Tim Dowling, The Guardian


“The tough task to crack at UKTV’s Gold channel is scripted comedy. The group’s senior commissioning editor, Simon Lupton, has recently described the challenges of creating ‘modern mainstream’, and last night’s new entrant Bull is a case in point. The trouble is that it’s uneven, feels forced and will be far too cartoony for many palates. Especially too cartoony for a 10pm weeknight slot. The search for modern mainstream goes on.”
Alex Hardy, The Times

The Apprentice, BBC1

“So we’re used to the Apprentice candidates talking bullsh*t, but actual steaming manure made an appearance this week, brilliantly. Yes, cow poo was one of the items on the annual discount-buying task list, where the teams have to secure a range of incongruous items within a day, for the lowest price possible. While the show’s format feels about as lively as a taxidermy sloth on this eleventh run, this annual car crash is one of the highlights for me - and this proved no different.”
Sally Newall, The Independent


“Does anyone watch The Apprentice? I mean watch-watch it? During the second episode last Thursday, I did the following. Made some soup. Googled “electric blankets”. Passingly wondered, during the show’s shampoo-ad task, why the boy’s billboard model had so much foam on his face.

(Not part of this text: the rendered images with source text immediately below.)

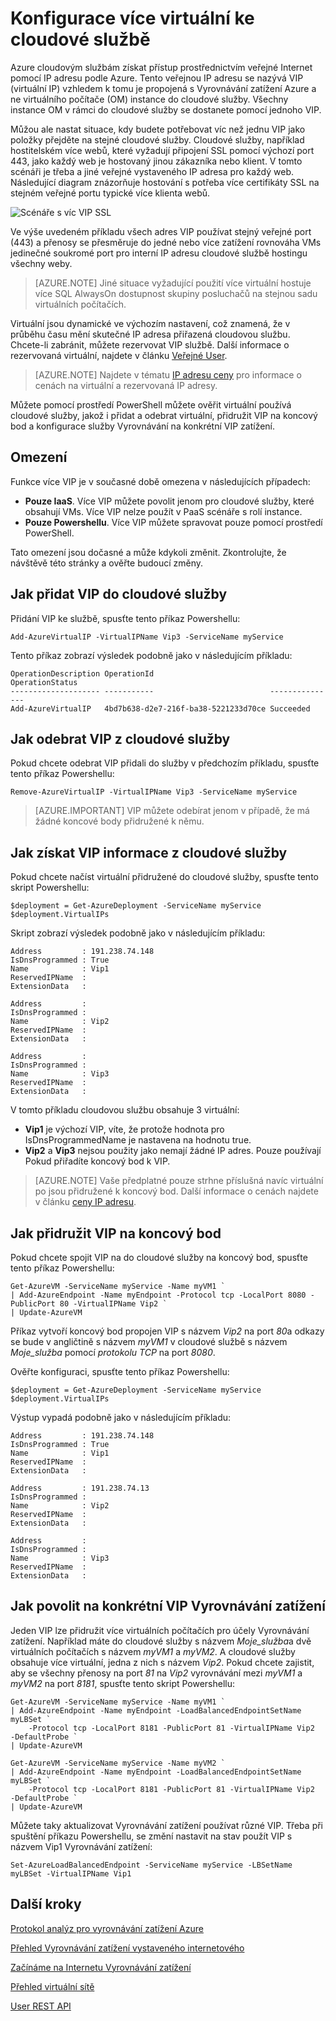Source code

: <properties
   pageTitle="Virtuální více ke cloudové službě"
   description="Základní informace o tom, jak nastavit více virtuální na Cloudová služba a multiVIP"
   services="load-balancer"
   documentationCenter="na"
   authors="sdwheeler"
   manager="carmonm"
   editor="tysonn" />
<tags
   ms.service="load-balancer"
   ms.devlang="na"
   ms.topic="article"
   ms.tgt_pltfrm="na"
   ms.workload="infrastructure-services"
   ms.date="10/24/2016"
   ms.author="sewhee" />

# <a name="configure-multiple-vips-for-a-cloud-service"></a>Konfigurace více virtuální ke cloudové službě

Azure cloudovým službám získat přístup prostřednictvím veřejné Internet pomocí IP adresu podle Azure. Tento veřejnou IP adresu se nazývá VIP (virtuální IP) vzhledem k tomu je propojená s Vyrovnávání zatížení Azure a ne virtuálního počítače (OM) instance do cloudové služby. Všechny instance OM v rámci do cloudové služby se dostanete pomocí jednoho VIP.

Můžou ale nastat situace, kdy budete potřebovat víc než jednu VIP jako položky přejděte na stejné cloudové služby. Cloudové služby, například hostitelském více webů, které vyžadují připojení SSL pomocí výchozí port 443, jako každý web je hostovaný jinou zákazníka nebo klient. V tomto scénáři je třeba a jiné veřejné vystaveného IP adresa pro každý web. Následující diagram znázorňuje hostování s potřeba více certifikáty SSL na stejném veřejné portu typické více klienta webů.

![Scénáře s víc VIP SSL](./media/load-balancer-multivip/Figure1.png)

Ve výše uvedeném příkladu všech adres VIP používat stejný veřejné port (443) a přenosy se přesměruje do jedné nebo více zatížení rovnováha VMs jedinečné soukromé port pro interní IP adresu cloudové službě hostingu všechny weby.

>[AZURE.NOTE] Jiné situace vyžadující použití více virtuální hostuje více SQL AlwaysOn dostupnost skupiny posluchačů na stejnou sadu virtuálních počítačích.

Virtuální jsou dynamické ve výchozím nastavení, což znamená, že v průběhu času mění skutečné IP adresa přiřazená cloudovou službu. Chcete-li zabránit, můžete rezervovat VIP službě. Další informace o rezervovaná virtuální, najdete v článku [Veřejné User](../virtual-network/virtual-networks-reserved-public-ip.md).

>[AZURE.NOTE] Najdete v tématu [IP adresu ceny](https://azure.microsoft.com/pricing/details/ip-addresses/) pro informace o cenách na virtuální a rezervovaná IP adresy.

Můžete pomocí prostředí PowerShell můžete ověřit virtuální používá cloudové služby, jakož i přidat a odebrat virtuální, přidružit VIP na koncový bod a konfigurace služby Vyrovnávání na konkrétní VIP zatížení.

## <a name="limitations"></a>Omezení

Funkce více VIP je v současné době omezena v následujících případech:

- **Pouze IaaS**. Více VIP můžete povolit jenom pro cloudové služby, které obsahují VMs. Více VIP nelze použít v PaaS scénáře s rolí instance.
- **Pouze Powershellu**. Více VIP můžete spravovat pouze pomocí prostředí PowerShell.

Tato omezení jsou dočasné a může kdykoli změnit. Zkontrolujte, že návštěvě této stránky a ověřte budoucí změny.


## <a name="how-to-add-a-vip-to-a-cloud-service"></a>Jak přidat VIP do cloudové služby

Přidání VIP ke službě, spusťte tento příkaz Powershellu:

    Add-AzureVirtualIP -VirtualIPName Vip3 -ServiceName myService

Tento příkaz zobrazí výsledek podobně jako v následujícím příkladu:

    OperationDescription OperationId                          OperationStatus
    -------------------- -----------                          ---------------
    Add-AzureVirtualIP   4bd7b638-d2e7-216f-ba38-5221233d70ce Succeeded

## <a name="how-to-remove-a-vip-from-a-cloud-service"></a>Jak odebrat VIP z cloudové služby

Pokud chcete odebrat VIP přidali do služby v předchozím příkladu, spusťte tento příkaz Powershellu:

    Remove-AzureVirtualIP -VirtualIPName Vip3 -ServiceName myService

>[AZURE.IMPORTANT] VIP můžete odebírat jenom v případě, že má žádné koncové body přidružené k němu.

## <a name="how-to-retrieve-vip-information-from-a-cloud-service"></a>Jak získat VIP informace z cloudové služby

Pokud chcete načíst virtuální přidružené do cloudové služby, spusťte tento skript Powershellu:

    $deployment = Get-AzureDeployment -ServiceName myService
    $deployment.VirtualIPs

Skript zobrazí výsledek podobně jako v následujícím příkladu:

    Address         : 191.238.74.148
    IsDnsProgrammed : True
    Name            : Vip1
    ReservedIPName  :
    ExtensionData   :

    Address         :
    IsDnsProgrammed :
    Name            : Vip2
    ReservedIPName  :
    ExtensionData   :

    Address         :
    IsDnsProgrammed :
    Name            : Vip3
    ReservedIPName  :
    ExtensionData   :

V tomto příkladu cloudovou službu obsahuje 3 virtuální:

- **Vip1** je výchozí VIP, víte, že protože hodnota pro IsDnsProgrammedName je nastavena na hodnotu true.
- **Vip2** a **Vip3** nejsou použity jako nemají žádné IP adres. Pouze používají Pokud přiřadíte koncový bod k VIP.

>[AZURE.NOTE] Vaše předplatné pouze strhne příslušná navíc virtuální po jsou přidružené k koncový bod. Další informace o cenách najdete v článku [ceny IP adresu](https://azure.microsoft.com/pricing/details/ip-addresses/).

## <a name="how-to-associate-a-vip-to-an-endpoint"></a>Jak přidružit VIP na koncový bod

Pokud chcete spojit VIP na do cloudové služby na koncový bod, spusťte tento příkaz Powershellu:

    Get-AzureVM -ServiceName myService -Name myVM1 `
  	| Add-AzureEndpoint -Name myEndpoint -Protocol tcp -LocalPort 8080 -PublicPort 80 -VirtualIPName Vip2 `
  	| Update-AzureVM

Příkaz vytvoří koncový bod propojen VIP s názvem *Vip2* na port *80*a odkazy se bude v angličtině s názvem *myVM1* v cloudové službě s názvem *Moje_služba* pomocí *protokolu TCP* na port *8080*.

Ověřte konfiguraci, spusťte tento příkaz Powershellu:

    $deployment = Get-AzureDeployment -ServiceName myService
    $deployment.VirtualIPs

Výstup vypadá podobně jako v následujícím příkladu:

    Address         : 191.238.74.148
    IsDnsProgrammed : True
    Name            : Vip1
    ReservedIPName  :
    ExtensionData   :

    Address         : 191.238.74.13
    IsDnsProgrammed :
    Name            : Vip2
    ReservedIPName  :
    ExtensionData   :

    Address         :
    IsDnsProgrammed :
    Name            : Vip3
    ReservedIPName  :
    ExtensionData   :

## <a name="how-to-enable-load-balancing-on-a-specific-vip"></a>Jak povolit na konkrétní VIP Vyrovnávání zatížení

Jeden VIP lze přidružit více virtuálních počítačích pro účely Vyrovnávání zatížení. Například máte do cloudové služby s názvem *Moje_služba*a dvě virtuálních počítačích s názvem *myVM1* a *myVM2*. A cloudové služby obsahuje více virtuální, jedna z nich s názvem *Vip2*. Pokud chcete zajistit, aby se všechny přenosy na port *81* na *Vip2* vyrovnávání mezi *myVM1* a *myVM2* na port *8181*, spusťte tento skript Powershellu:

    Get-AzureVM -ServiceName myService -Name myVM1 `
  	| Add-AzureEndpoint -Name myEndpoint -LoadBalancedEndpointSetName myLBSet `
        -Protocol tcp -LocalPort 8181 -PublicPort 81 -VirtualIPName Vip2  -DefaultProbe `
  	| Update-AzureVM

    Get-AzureVM -ServiceName myService -Name myVM2 `
  	| Add-AzureEndpoint -Name myEndpoint -LoadBalancedEndpointSetName myLBSet `
        -Protocol tcp -LocalPort 8181 -PublicPort 81 -VirtualIPName Vip2  -DefaultProbe `
  	| Update-AzureVM

Můžete taky aktualizovat Vyrovnávání zatížení používat různé VIP. Třeba při spuštění příkazu Powershellu, se změní nastavit na stav použít VIP s názvem Vip1 Vyrovnávání zatížení:

    Set-AzureLoadBalancedEndpoint -ServiceName myService -LBSetName myLBSet -VirtualIPName Vip1

## <a name="next-steps"></a>Další kroky

[Protokol analýz pro vyrovnávání zatížení Azure](load-balancer-monitor-log.md)

[Přehled Vyrovnávání zatížení vystaveného internetového](load-balancer-internet-overview.md)

[Začínáme na Internetu Vyrovnávání zatížení](load-balancer-get-started-internet-arm-ps.md)

[Přehled virtuální sítě](../virtual-network/virtual-networks-overview.md)

[User REST API](https://msdn.microsoft.com/library/azure/dn722420.aspx)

Which is to say, about one in six minutes fully grabbed my attention. After ten years on screen, it’s become TV wallpaper: for background purposes and with a precisely repeated pattern.”
Alex Hardy, The Times

The Face of Britain by Simon Schama, BBC2

“The Face of Britain by Simon Schama continues to be one of the best things on TV; it can certainly claim to be without peer on Wednesdays. Last night, Schama dealt with the portraiture of love. Schama ended the episode with a moving but clear-eyed look at the famous photograph of John Lennon and Yoko Ono taken by Annie Leibovitz hours before Lennon was murdered. If it took someone of Schama’s brashness to conclude a history of romantic portraiture with a Rolling Stone magazine cover, it took someone of his skill to carry it off.”
Tim Dowling, The Guardian


“‘Don’t go. Don’t change. Stay with me.’ So began Simon Schama in the penultimate episode of The Face of Britain, his history of British portraiture. This shameless appeal was unnecessary: Schama the Charmer was at his best, quietly provocative, unpredictable, educative, at times effervescent. Of course we were going to stay with him.”
Benji Wilson. The Telegraph

Land of the Midnight Sun, ITV

“In the second instalment of Land of the Midnight Sun, Alexander Armstrong continued his journey through the frozen north. This particular segment of the Arctic Circle took him as far as Greenland. Armstrong is, of course, the embodiment of affability, whether he is dancing with Inuits or accompanying Danish soldiers on their 26-month sled dog patrol across a snowy expanse of nowhere. He treats everyone he meets as if they have just had a really good round on Pointless. And Greenland is one of those places I’m really glad I watched a programme about, instead of accidentally going to.”